** Data supplied follows **
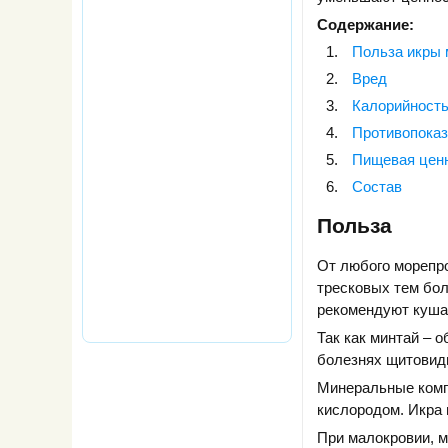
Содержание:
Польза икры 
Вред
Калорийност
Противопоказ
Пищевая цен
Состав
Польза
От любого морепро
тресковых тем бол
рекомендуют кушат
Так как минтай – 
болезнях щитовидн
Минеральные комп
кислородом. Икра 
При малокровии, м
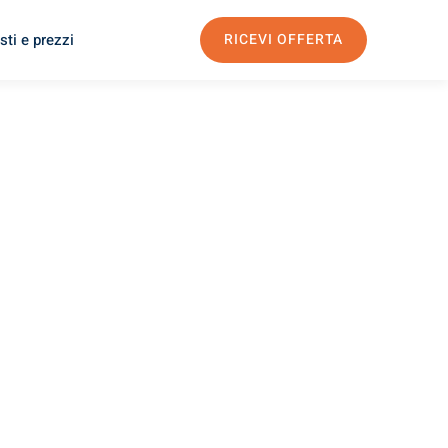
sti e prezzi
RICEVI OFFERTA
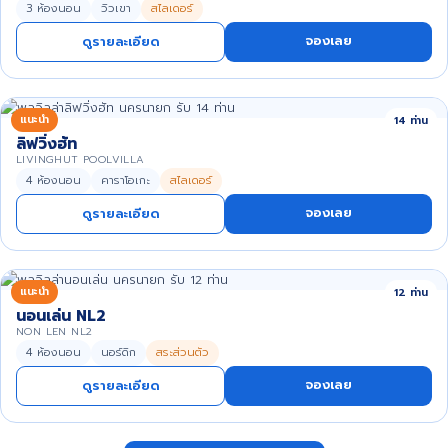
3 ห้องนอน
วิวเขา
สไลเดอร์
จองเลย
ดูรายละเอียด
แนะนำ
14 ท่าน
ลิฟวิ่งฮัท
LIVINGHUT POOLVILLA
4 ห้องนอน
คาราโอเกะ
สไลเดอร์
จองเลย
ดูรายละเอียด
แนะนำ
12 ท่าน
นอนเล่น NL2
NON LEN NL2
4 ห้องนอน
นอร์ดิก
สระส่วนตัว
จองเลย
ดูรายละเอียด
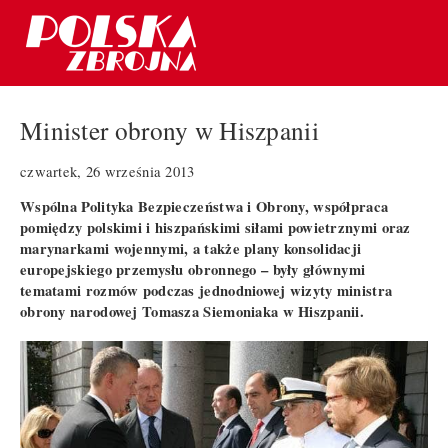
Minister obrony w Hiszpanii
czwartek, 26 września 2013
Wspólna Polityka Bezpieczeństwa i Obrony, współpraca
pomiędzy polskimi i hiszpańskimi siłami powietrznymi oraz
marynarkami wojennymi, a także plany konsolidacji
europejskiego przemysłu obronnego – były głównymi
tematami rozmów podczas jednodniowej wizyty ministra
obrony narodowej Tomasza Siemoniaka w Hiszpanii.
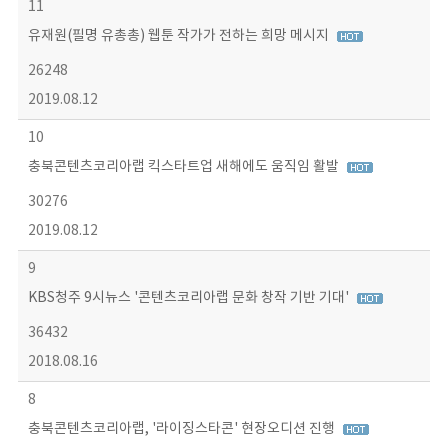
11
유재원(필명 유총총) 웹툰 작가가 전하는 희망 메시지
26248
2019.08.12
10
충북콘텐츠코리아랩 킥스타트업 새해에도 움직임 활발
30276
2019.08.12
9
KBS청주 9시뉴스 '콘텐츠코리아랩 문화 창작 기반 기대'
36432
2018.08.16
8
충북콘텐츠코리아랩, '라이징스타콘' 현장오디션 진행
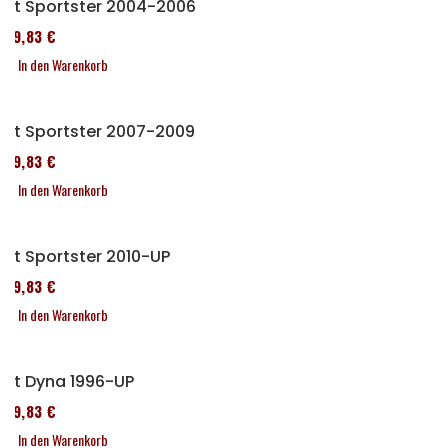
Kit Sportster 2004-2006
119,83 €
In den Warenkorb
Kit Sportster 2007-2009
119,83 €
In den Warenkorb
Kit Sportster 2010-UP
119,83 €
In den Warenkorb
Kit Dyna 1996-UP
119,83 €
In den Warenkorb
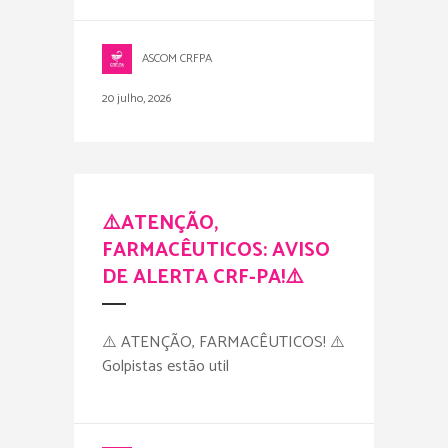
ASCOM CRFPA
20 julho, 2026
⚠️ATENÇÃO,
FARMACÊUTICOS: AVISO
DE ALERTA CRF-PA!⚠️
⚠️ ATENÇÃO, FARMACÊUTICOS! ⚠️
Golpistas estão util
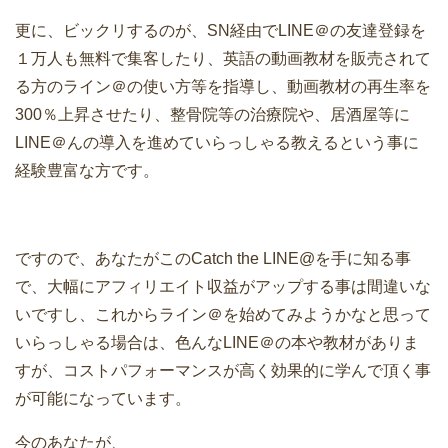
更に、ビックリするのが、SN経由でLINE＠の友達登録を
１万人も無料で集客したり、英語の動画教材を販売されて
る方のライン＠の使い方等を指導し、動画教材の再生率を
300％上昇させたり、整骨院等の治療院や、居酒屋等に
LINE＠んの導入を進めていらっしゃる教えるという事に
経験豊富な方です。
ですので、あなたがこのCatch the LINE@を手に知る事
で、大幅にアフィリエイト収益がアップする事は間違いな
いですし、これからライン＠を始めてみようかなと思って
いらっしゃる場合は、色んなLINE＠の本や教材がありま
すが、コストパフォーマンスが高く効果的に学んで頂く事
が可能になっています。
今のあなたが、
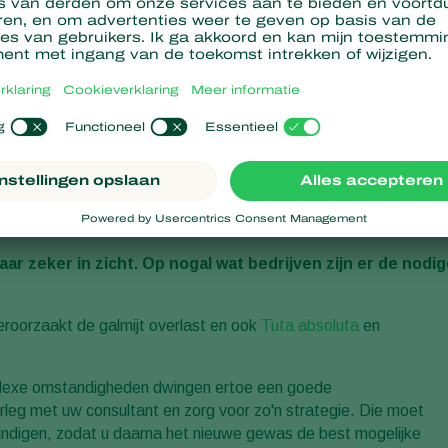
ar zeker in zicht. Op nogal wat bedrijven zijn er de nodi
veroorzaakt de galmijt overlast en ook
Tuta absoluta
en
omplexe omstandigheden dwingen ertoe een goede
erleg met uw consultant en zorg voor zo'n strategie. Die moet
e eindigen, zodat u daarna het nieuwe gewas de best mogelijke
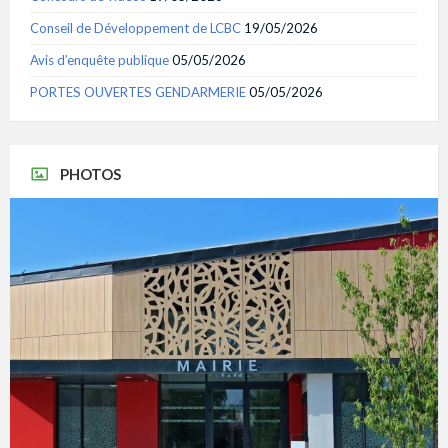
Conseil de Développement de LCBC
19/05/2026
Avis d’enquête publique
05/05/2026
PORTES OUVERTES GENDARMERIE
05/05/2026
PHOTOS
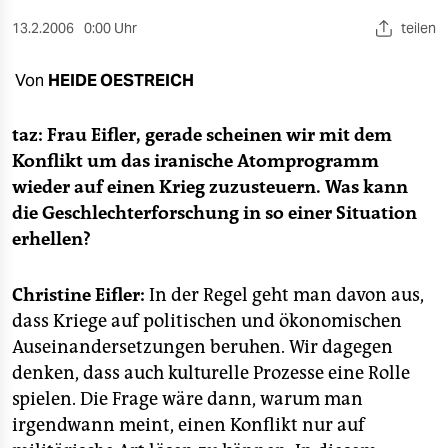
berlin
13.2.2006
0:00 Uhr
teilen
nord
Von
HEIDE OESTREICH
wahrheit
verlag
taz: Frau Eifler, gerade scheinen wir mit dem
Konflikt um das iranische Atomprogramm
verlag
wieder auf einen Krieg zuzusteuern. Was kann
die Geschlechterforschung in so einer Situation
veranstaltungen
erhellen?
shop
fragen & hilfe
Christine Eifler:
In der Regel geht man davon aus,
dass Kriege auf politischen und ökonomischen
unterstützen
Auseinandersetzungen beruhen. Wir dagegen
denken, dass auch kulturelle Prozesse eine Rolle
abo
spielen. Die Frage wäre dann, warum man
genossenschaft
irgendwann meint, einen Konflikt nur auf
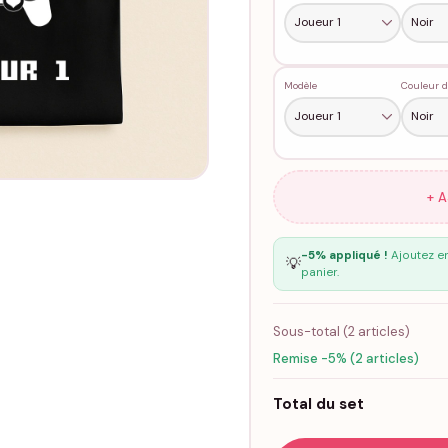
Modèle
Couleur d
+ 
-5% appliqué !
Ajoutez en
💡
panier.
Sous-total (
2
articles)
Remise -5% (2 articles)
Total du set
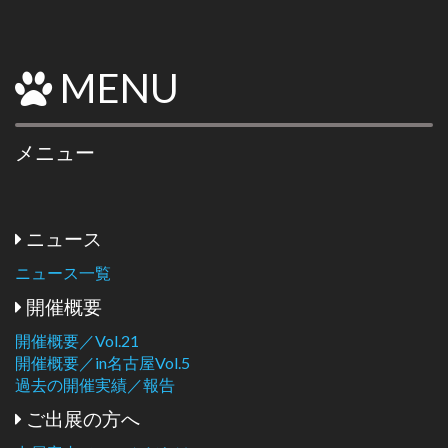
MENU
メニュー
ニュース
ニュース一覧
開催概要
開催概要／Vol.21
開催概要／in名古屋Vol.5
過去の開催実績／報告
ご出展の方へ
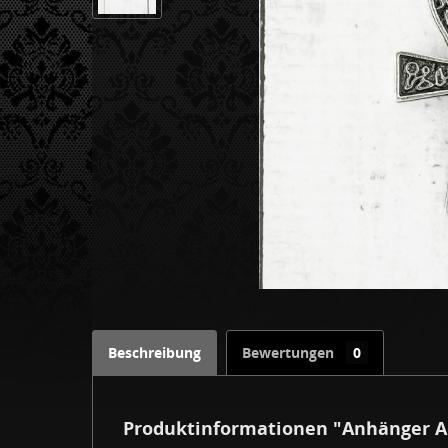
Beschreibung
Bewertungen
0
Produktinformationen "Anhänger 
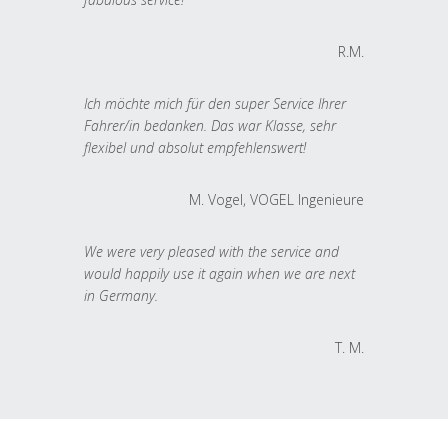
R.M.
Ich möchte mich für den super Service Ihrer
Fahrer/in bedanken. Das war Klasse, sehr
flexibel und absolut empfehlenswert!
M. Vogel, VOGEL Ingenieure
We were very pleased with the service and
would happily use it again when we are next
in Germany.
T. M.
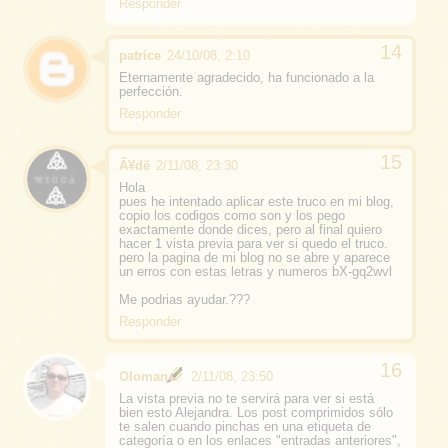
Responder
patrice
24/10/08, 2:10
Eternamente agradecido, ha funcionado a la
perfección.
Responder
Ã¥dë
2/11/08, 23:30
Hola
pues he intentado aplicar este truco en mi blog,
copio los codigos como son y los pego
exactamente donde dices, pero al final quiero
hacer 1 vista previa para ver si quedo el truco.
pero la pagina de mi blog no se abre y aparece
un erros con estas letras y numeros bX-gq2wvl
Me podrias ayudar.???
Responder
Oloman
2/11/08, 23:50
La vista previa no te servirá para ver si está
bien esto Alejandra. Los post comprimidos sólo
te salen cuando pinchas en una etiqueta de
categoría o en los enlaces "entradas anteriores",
** End of Data supplied **
[Required action]:
Across the whole listing, show each line where the word "Hiszpanii" occurs.

[Exercise result]:
Minister obrony w Hiszpanii
obrony narodowej Tomasza Siemoniaka w Hiszpanii.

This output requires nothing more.